As a particular case of the previous abstract subsumption algorithm, we define a concrete subsumption algorithm. This algorithm, given two terms, returns, whenever it exists, a substitution such that applied to the first term gives the second. Its verification is done using functional instantiation. Also is shown that subsumption is a quasi-ordering and several additional properties. These properties are proved using only the soundness and completeness theorem of the defined algorithm.

• A classical definition of a subsumption algorithm: subsumption-definition-v0.lisp

This book is based on an old events file in Nqthm. A clasical recursive definition is used to define a subsumption algorithm. Although it's not used for the rest of books in this page, the proof techniques used are interesting in its own.

• Renamings (definitions and properties):renamings.lisp

The concept of renaming substitution is defined and some properties are proved. Also two kinds of renamings are proved to be renamings: integer renaming and variable renaming. Renamings are important for two reasons: "starndardization apart" and pretty printing of terms.

• Well-foundedness of subsumption between terms: subsumption-well-founded.lisp

An ordinal measure is given to prove that there is no infinite strictly decreasing chain of subsumed terms.

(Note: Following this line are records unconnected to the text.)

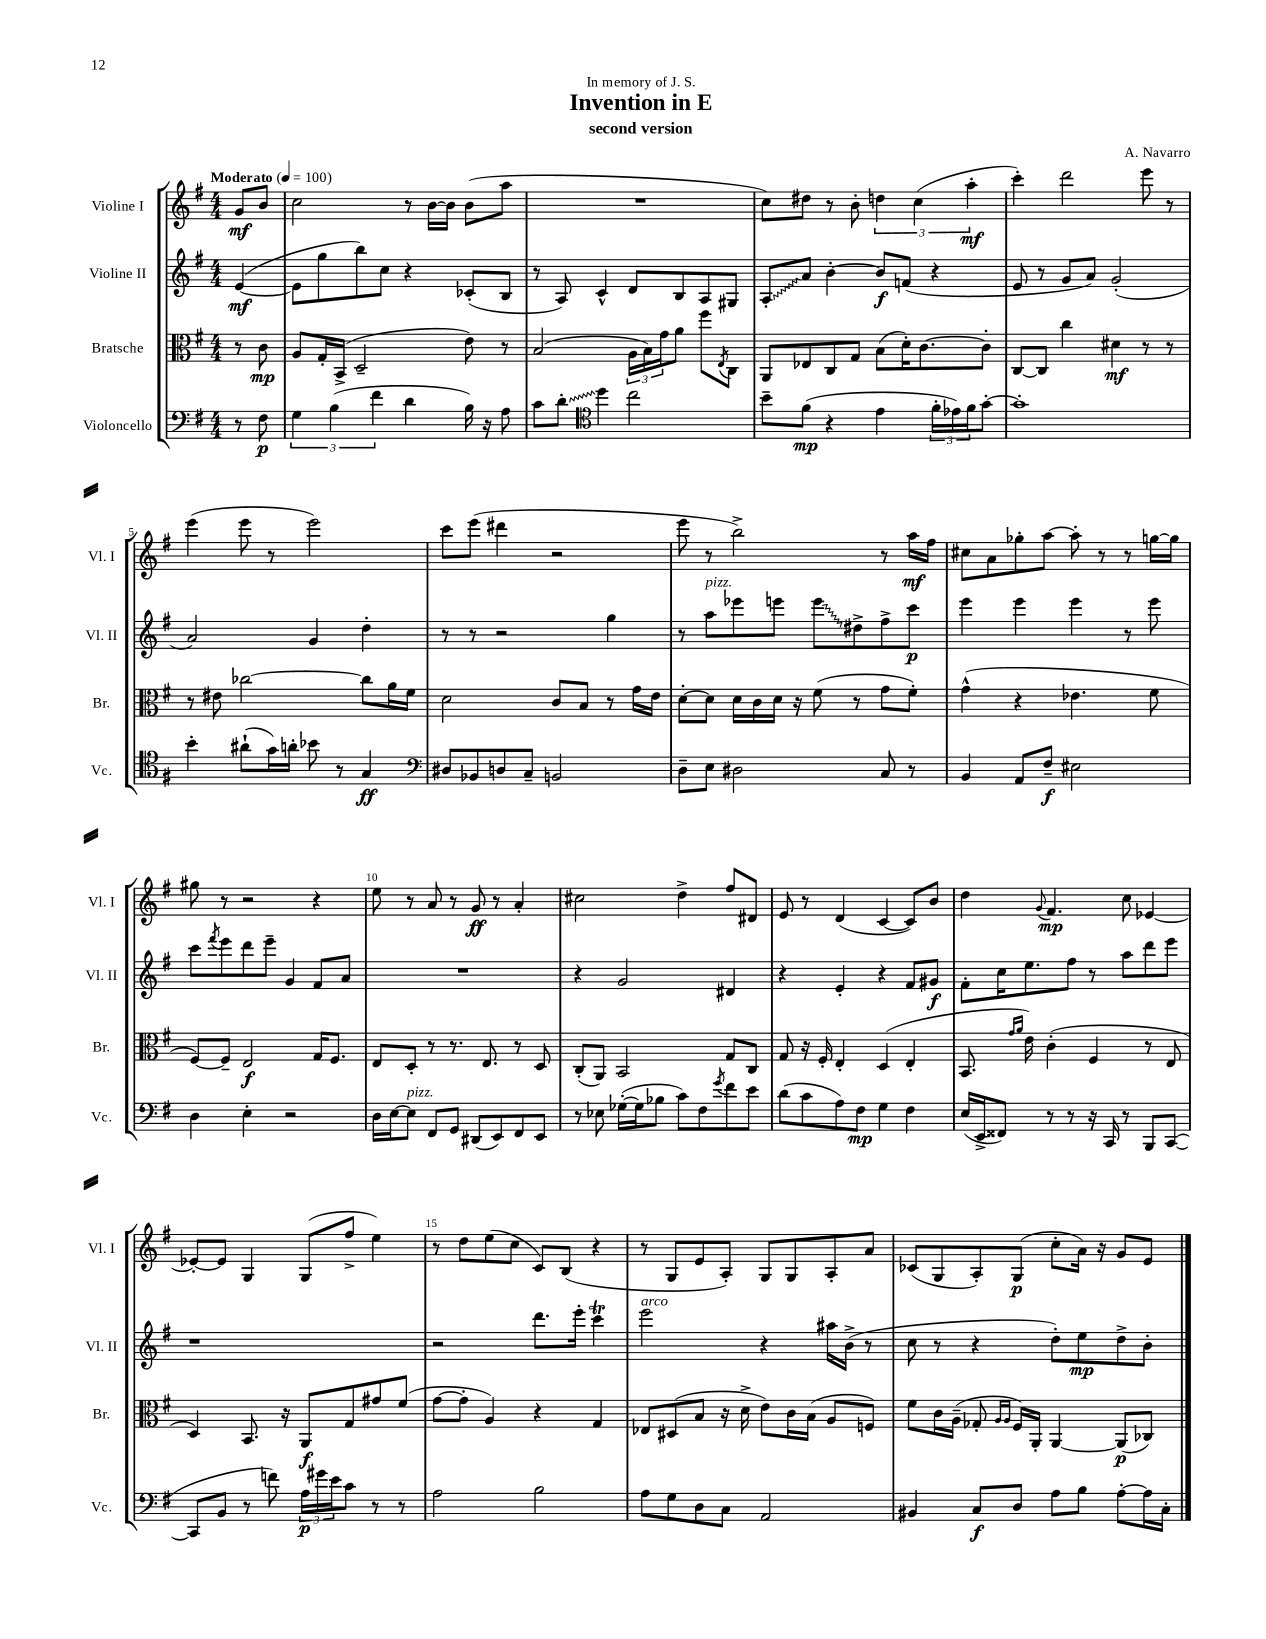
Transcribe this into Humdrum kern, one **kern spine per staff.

**kern	**kern	**kern	**kern
*staff4	*staff3	*staff2	*staff1
*clefF4	*clefC3	*clefG2	*clefG2
*k[f#]	*k[f#]	*k[f#]	*k[f#]
*M4/4	*M4/4	*M4/4	*M4/4
*MM100	*MM100	*MM100	*MM100
8r	8r	([4e/	8g/L
8F#\	8c\	.	8b/J
=	=	=	=
6G\	8A/L	8e\]L	2cc\
.	16G'/L	8gg\	.
(6B\	.	.	.
.	(16BB^/JJ	.	.
.	2D~/	8bb\)	.
6f#\	.	.	.
.	.	8cc\J	.
4d\	.	4r	8r
.	.	.	[16b\LL
.	.	.	16b\]JJ
16B\)	8e\)	(8c-'/L	(8b\L
16r	.	.	.
8A\	8r	8B/J	8aa\J
=	=	=	=
8c\L	(2B/	8r	1r
8d'\J	.	8A/)	.
*clefC4	*	*	*
4dd\	.	4c^^/	.
2cc\	24A\LL	8d/L	.
.	24B\)	.	.
.	24g\J	.	.
.	8a\J	8B/	.
.	8ff#\L	8A/	.
.	8qE/	.	.
.	8C\J	8G#/J	.
=	=	=	=
8b~\L	8AA/L	8A'/L	8cc\L)
(8f#\J	8E-/	8a/J	8dd#\J
4r	8C/	[4b'\	8r
.	8G/J	.	8b'\
4e\	(8B\L	8b/]L	6dd\
.	16d'\K)	(8f/J	.
.	.	.	(6cc\
.	[8.c\	.	.
24f#'\LL	.	4r	.
24e-\)	.	.	.
24f#\J	.	.	6aa'\
[8g'\J	8c'\]J	.	.
=	=	=	=
1g']	[8C/L	8e/	4ccc'\)
.	8C/]J	8r	.
.	4cc\	8g/L	2ddd\
.	.	8a/J)	.
.	4d#\	(2g'/	.
.	8r	.	8eee\
.	8r	.	8r
=	=	=	=
4b'\	8r	2a/)	(4eee\
.	8e#\	.	.
(8a#`\L	[2cc-\	.	8eee\
16g\L)	.	.	8r
16a'\JJ	.	.	.
8b-\	.	4g/	2eee\)
8r	.	.	.
4G/	8cc-\]L	4dd'\	.
.	16a\L	.	.
.	16f#\JJ	.	.
=	=	=	=
*clefF4	*	*	*
8D#/L	2d\	8r	8ccc\L
8BB-/	.	8r	(8eee\J
8D/	.	2r	4ddd#\
8C~/J	.	.	.
2BB/	8c/L	.	2r
.	8B/J	.	.
.	8r	4gg\	.
.	16g\LL	.	.
.	16e\JJ	.	.
=	=	=	=
8D~\L	[8d'\L	8r	8eee\
8E\J	8d\]J	8aa\L	8r
2D#\	16d\LL	8eee-\	2bb^\)
.	16c\	.	.
.	16d\JJ	8eee\J	.
.	16r	.	.
.	(8f#\	8eee\L	.
.	8r	8dd#^\	.
8C/	8g\L	8ff#^\	8r
8r	8f#'\J)	8ccc\J	16aa\LL
.	.	.	16ff#\JJ
=	=	=	=
4BB/	(4g^^\	4eee\	8cc#\L
.	.	.	8a\
8AA/L	4r	4eee\	8gg-'\
8F#~/J	.	.	[8aa\J
2E#\	4.e-\	4eee\	8aa'\]
.	.	.	8r
.	.	8r	8r
.	8f#\	8eee\	[16gg\LL
.	.	.	16gg\]JJ
=	=	=	=
4D\	[8F#/L)	8ccc\L	8gg#\
.	.	8qfff#/	.
.	8F#~/]J	8eee\	8r
4E'\	2E/	8ddd\	2r
.	.	8eee~\J	.
2r	.	4g/	.
.	16G/LK	8f#/L	4r
.	8.F#/J	.	.
.	.	8a/J	.
=	=	=	=
16D\LL	8E/L	1r	8ee\
[16E\J	.	.	.
8E\]J	8D'/J	.	8r
8FF#/L	8r	.	8a/
8GG/J	8.r	.	8r
(8DD#/L	.	.	8g/
.	8.E/	.	.
8EE/)	.	.	8r
8FF#/	8r	.	4a'/
8EE/J	8D/	.	.
=	=	=	=
8r	(8C'/L	4r	2cc#\
8E-\	8AA/J)	.	.
([16G-'\LL	2BB/	2g/	.
16G-\]J	.	.	.
8B-\J	.	.	.
8c\L)	.	.	4dd^\
8F#\	.	.	.
8qg/	.	.	.
8f#\	8G/L	4d#/	8ff#/L
8e\J	8C/J	.	8d#/J
=	=	=	=
(8d\L	8G/	4r	8e/
8c\	16r	.	8r
.	16F#'/	.	.
8A\)	4E'/	4e'/	(4d/
8F#\J	.	.	.
4G\	(4D/	4r	[4c/
4F#\	4E'/	8f#/L	8c/]L)
.	.	8g#/J	8b/J
=	=	=	=
(16E/LL	8.BB/	8f#'\L	4dd\
16EE^/J	.	.	.
8FF##/J)	.	16cc\K	.
.	16qqg/LL	.	.
.	16qqa/JJ	.	.
.	16e\)	8.ee\	.
.	.	.	8qqg/
8r	(4c'\	.	4.f#/
8r	.	8ff#\J	.
16r	4F#/	8r	.
16CC/	.	.	.
8r	.	8aa\L	8cc\
8BBB/L	8r	8ddd\	[4e-/
([8CC/J	8E/	8eee\J	.
=	=	=	=
8CC/]L	4D/)	1r	8e-'/_L
8BB/J	.	.	8e-/]J
8r	8.BB/	.	4G/
8f\)	.	.	.
.	16r	.	.
24A\LL	8AA/L	.	(8G/L
24g#\	.	.	.
24e\J	.	.	.
8c\J	8G/	.	8ff#^/J
8r	8g#/	.	4ee\)
8r	(8f#/J	.	.
=	=	=	=
2A\	[8g\L	2r	8r
.	8g'\]J	.	8dd\L
.	4A/)	.	(8ee\
.	.	.	8cc\J
2B\	4r	8.ddd\L	8c/L)
.	.	.	(8B/J
.	.	16eee'\Jk	.
.	4G/	4ccc\	4r
=	=	=	=
8A\L	8E-/L	2eee\	8r
8G\	(8D#/	.	8G/L
8D\	8B/J	.	8e/
8C\J	16r	.	8A'/J)
.	16d^\	.	.
2AA/	8e\L)	4r	8G/L
.	16c\L	.	8G/
.	(16B\JJ	.	.
.	8A/L	16aa#\LL	8A'/
.	.	(16b^\JJ	.
.	8F/J)	8r	8a/J
=	=	=	=
4BB#/	8f#\L	8cc\	(8c-/L
.	16c\L	8r	8G/
.	(16A~\JJ	.	.
8C/L	8G-'/	4r	8A'/)
.	16qqA/LL	.	.
.	16qqA/JJ	.	.
8D/J	16F#/LL)	.	(8G/J
.	16AA'/JJ	.	.
8A\L	[4AA/	8dd'\L)	8cc'\L
8B\J	.	8ee\	16a\Jk)
.	.	.	16r
[8A'\L	(8AA/]L	8dd^\	8g/L
16A\]L	8C-/J)	8b'\J	8e/J
16C'\JJ	.	.	.
==	==	==	==
*-	*-	*-	*-
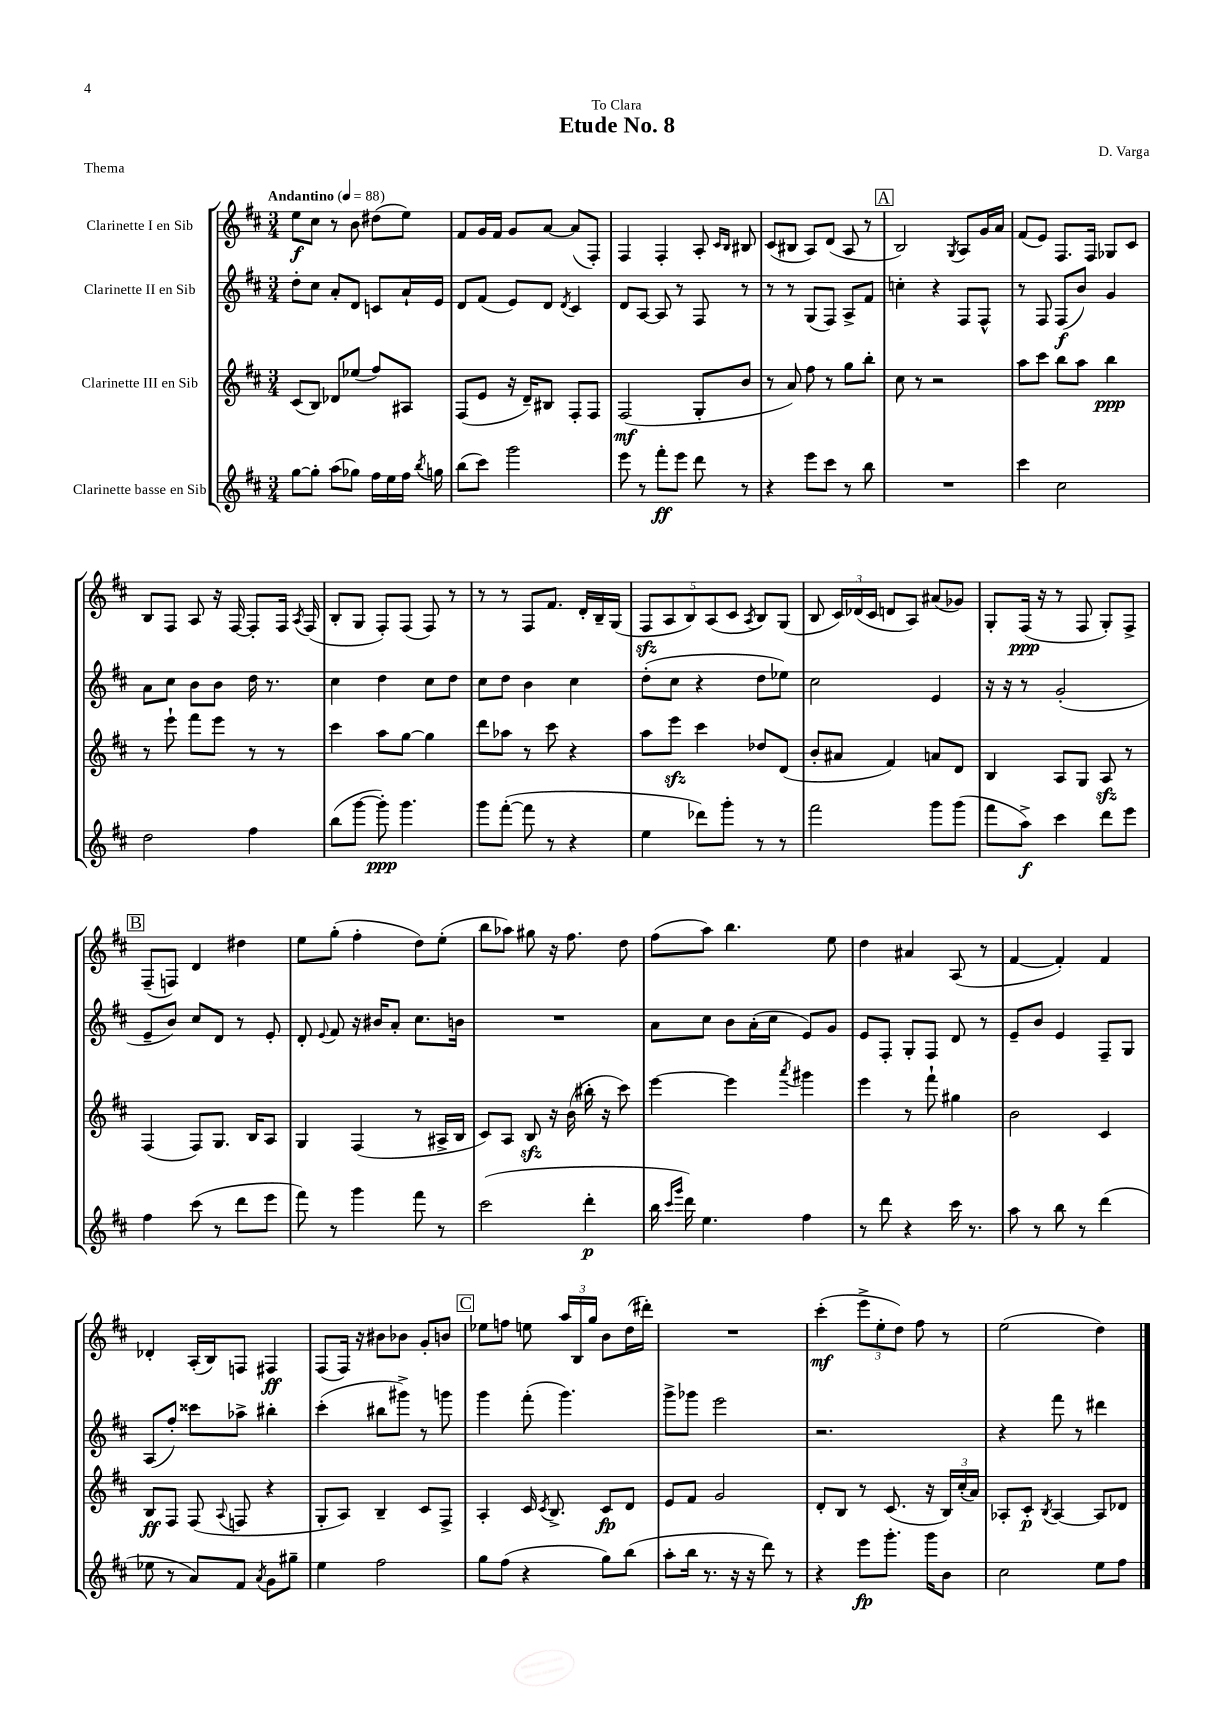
\header { title = "Etude No. 8" composer = "D. Varga" dedication = "To Clara" piece = "Thema" }
<<
\new StaffGroup <<
\new Staff = "s0" \with { instrumentName = "Clarinette I en Sib" } {
    \clef treble \key d \major \numericTimeSignature \time 3/4 \tempo "Andantino" 4 = 88
    \autoBeamOff e''8[\f cis''8] r8 b'8 dis''8[( e''8]) |
    fis'8[ g'16 fis'16] g'8[ a'8]~ a'8[( fis8]-.) |
    fis4 fis4-. a8-. \grace { cis'16[ b16] } bis8 |
    cis'8[( bis8] a8[) d'8]( a8 r8 |
    \mark \markup { \box "A" } b2) \acciaccatura { g8 } a8[ g'16 a'16] |
    fis'8[( e'8]) fis8.[ fis16] ges8[ cis'8] |
    b8[ fis8] a8 r16 fis16~ fis8[-. fis16] \acciaccatura { a8 } fis16( |
    b8[-. g8] fis8[-.) fis8]( fis8) r8 |
    r8 r8 fis8[ fis'8.] d'16[-. b16-- g16]( |
    \tuplet 5/4 { fis8[\sfz a8 b8) a8( cis'8] } \acciaccatura { a8 } b8[) g8]( |
    b8 \tuplet 3/2 { cis'16[) des'16( cis'16] } d'8[ a8]) ais'8[( ges'8]) |
    g8[-. fis16]\ppp( r16 r8 fis8 g8[-.) fis8]-> |
    \mark \markup { \box "B" } fis8[--( f8]) d'4 dis''4 |
    e''8[ g''8]-.( fis''4-. d''8[) e''8]-.( |
    b''8[ aes''8]) gis''8 r16 fis''8. d''8 |
    fis''8[( a''8]) b''4. e''8 |
    d''4 ais'4 a8( r8 |
    fis'4~ fis'4-.) fis'4 |
    des'4-. a16[-.( b16) f8] fis4\ff |
    fis8[( fis16]) r16 bis'8[ bes'8] g'8[-. b'8] |
    \mark \markup { \box "C" } ees''8[ f''8] e''8 \tuplet 3/2 { a''16[ b16 g''16] } b'8[ d''16( dis'''16]-.) |
    R2. |
    cis'''4-.\mf( \tuplet 3/2 { e'''8[-> e''8-. d''8]) } fis''8 r8 |
    e''2( d''4) \bar "|." |
}
\new Staff = "s1" \with { instrumentName = "Clarinette II en Sib" } {
    \clef treble \key d \major \numericTimeSignature \time 3/4
    \autoBeamOff d''8[-. cis''8] a'8[-. d'8] c'8[ a'16-! e'16] |
    d'8[ fis'8]( e'8[) d'8] \acciaccatura { d'8 } cis'4 |
    d'8[ a8]~ a8 r8 fis8 r8 |
    r8 r8 g8[( fis8]) a8[-> fis'8] |
    \mark \markup { \box "A" } c''4-. r4 fis8[ fis8]-^ |
    r8 fis8 fis8[\f( b'8]) g'4 |
    a'8[ cis''8] b'8[ b'8] d''16 r8. |
    cis''4 d''4 cis''8[ d''8] |
    cis''8[ d''8] b'4 cis''4 |
    d''8[-.( cis''8] r4 d''8[ ees''8]) |
    cis''2 e'4 |
    r16 r16 r8 g'2-.( |
    \mark \markup { \box "B" } e'8[-- b'8]) cis''8[ d'8] r8 e'8-. |
    d'8-. \appoggiatura { e'8 } fis'8 r16 bis'16[ a'8]-. cis''8.[ b'16] |
    R2. |
    a'8[ cis''8] b'8[ a'16-.( cis''16] e'8[) g'8] |
    e'8[ fis8]-. g8[-. fis8] d'8 r8 |
    e'8[-- b'8] e'4 fis8[-- g8] |
    a8[( fis''8]-.) cisis'''8[ aes''8]-> bis''4-. |
    cis'''4-.( bis''8[ gis'''8]->) r8 g'''8 |
    \mark \markup { \box "C" } g'''4 fis'''8-.( g'''4.) |
    g'''8[-> ges'''8] e'''2 |
    r2. |
    r4 fis'''8 r8 dis'''4 \bar "|." |
}
\new Staff = "s2" \with { instrumentName = "Clarinette III en Sib" } {
    \clef treble \key d \major \numericTimeSignature \time 3/4
    \autoBeamOff cis'8[( b8]) des'8[ ees''8]( fis''8[) ais8] |
    fis8[( e'8] r16 d'16[--) bis8] fis8[-. fis8] |
    fis2\mf( g8[-. b'8] |
    r8 a'8) fis''8 r8 g''8[ b''8]-. |
    \mark \markup { \box "A" } cis''8 r8 r2 |
    a''8[ cis'''8] b''8[ a''8] b''4\ppp |
    r8 e'''8-! fis'''8[ e'''8] r8 r8 |
    cis'''4 a''8[ g''8]~ g''4 |
    d'''8[ aes''8] r8 cis'''8 r4 |
    a''8[ e'''8]\sfz cis'''4 des''8[ d'8]( |
    b'8[-. ais'8] fis'4) a'8[ d'8] |
    b4 a8[ g8] a8\sfz r8 |
    \mark \markup { \box "B" } fis4( fis8[) g8.] b16[ a8] |
    g4 fis4( r8 ais16[-> b16] |
    cis'8[) a8] b8\sfz r16 b'16( bis''16-. r16 cis'''8) |
    e'''4~ e'''4 \acciaccatura { a'''8 } gis'''4 |
    e'''4 r8 fis'''8-! gis''4 |
    b'2 cis'4 |
    b8[\ff fis8] fis8( \appoggiatura { a8 } f8 r4 |
    g8[-. a8]) b4-- cis'8[ fis8]-> |
    \mark \markup { \box "C" } a4-. cis'16 \acciaccatura { cis'8 } b8.-> cis'8[\fp d'8] |
    e'8[ fis'8] g'2 |
    d'8[-. b8] r8 cis'8.( r16 \tuplet 3/2 { b16[) cis''16-.( a'16]) } |
    aes8[-. cis'8]-.\p \acciaccatura { b8 } aes4~ aes8[ des'8] \bar "|." |
}
\new Staff = "s3" \with { instrumentName = "Clarinette basse en Sib" } {
    \clef treble \key d \major \numericTimeSignature \time 3/4
    \autoBeamOff g''8[~ g''8]-. a''8[( ges''8]) fis''16[ e''16 fis''16] \acciaccatura { b''8 } g''16 |
    b''8[( cis'''8]) g'''2 |
    e'''8 r8 fis'''8[-.\ff e'''8] d'''8 r8 |
    r4 e'''8[ cis'''8] r8 b''8 |
    \mark \markup { \box "A" } R2. |
    cis'''4 cis''2 |
    d''2 fis''4 |
    b''8[( g'''8]~ g'''8-.\ppp) g'''4. |
    g'''8[ fis'''8]~-.( fis'''8 r8 r4 |
    e''4 des'''8[) g'''8]-. r8 r8 |
    fis'''2 g'''8[ g'''8]( |
    fis'''8[ a''8]->\f) cis'''4 d'''8[ e'''8] |
    \mark \markup { \box "B" } fis''4 cis'''8( r8 d'''8[ e'''8] |
    fis'''8) r8 g'''4 fis'''8 r8 |
    cis'''2( d'''4-.\p |
    b''16 \grace { cis'''16[ g'''16] } d'''16) e''4. fis''4 |
    r8 d'''8 r4 cis'''16 r8. |
    a''8 r8 b''8 r8 d'''4( |
    ees''8 r8 a'8[) fis'8] \acciaccatura { a'8 } g'8[ gis''8]-- |
    e''4 fis''2 |
    \mark \markup { \box "C" } g''8[ fis''8]( r4 g''8[) b''8]( |
    a''8[-. b''16] r8. r16 r16 d'''8) r8 |
    r4 e'''8[\fp g'''8.]-. g'''16[ b'8] |
    cis''2 e''8[ fis''8] \bar "|." |
}
>>
>>
\layout { \context { \Score \remove "Bar_number_engraver" } }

These properties are proved using only the soundness and completeness theorem of the defined subsumption algorithm.

• Definition and properties of subsumption between substitutions: subsumption-subst.lisp

A suitable definition of subsumption between substitutions is given, avoiding some restrictions imposed by the language and our representation of substitutions. The definition is shown to verify the intended properties.

• Definition and verification of a non-deterministic rule-based unification algorithm: unification-definition.lisp

An "abstract" unification algorithm is defined and verified. This unification algorithm is defined as a set of transformations rules acting on sets of equations, based on the ones given by Martelli and Montanari. These rules are non-deterministically applied until a solution (or the lack of solution) is detected. A partially defined selection function is used to formalize non-determinism.

• Definition and verification of a concrete (and executable) unification algorithm: unification-one-definition.lisp

A particular unification algorithm is defined and verified, as a functional instance of the previously given.

• Definition and verification of an anti-unification algorithm: anti-unification.lisp

An anti-unification algorithm is defined and verified. This anti-unification algorithm, given two terms, returns a common generalization, subsumed by any other common generalization. Thus, we proved the existence of a least upper bound of two given terms, with respect to subsumption.

• Definition and verification of a most general instance algorithm: mg-instance.lisp

An "most general instance" algorithm is defined and verified. This algorithm, given two terms, returns a common instance, that subsumes any other common instance. Thus, we proved the existence of a greatest lower bound of two given terms, with respect to subsumption.

• The complete lattice of terms: lattice-of-terms.lisp

Just for mathematical recreation (and as a compilation of the previous books) we proved that we can define in the set of terms of B&M logic a complete lattice structure. To force the existence of glb of every pair of terms, we distinguish a term: the-top-term.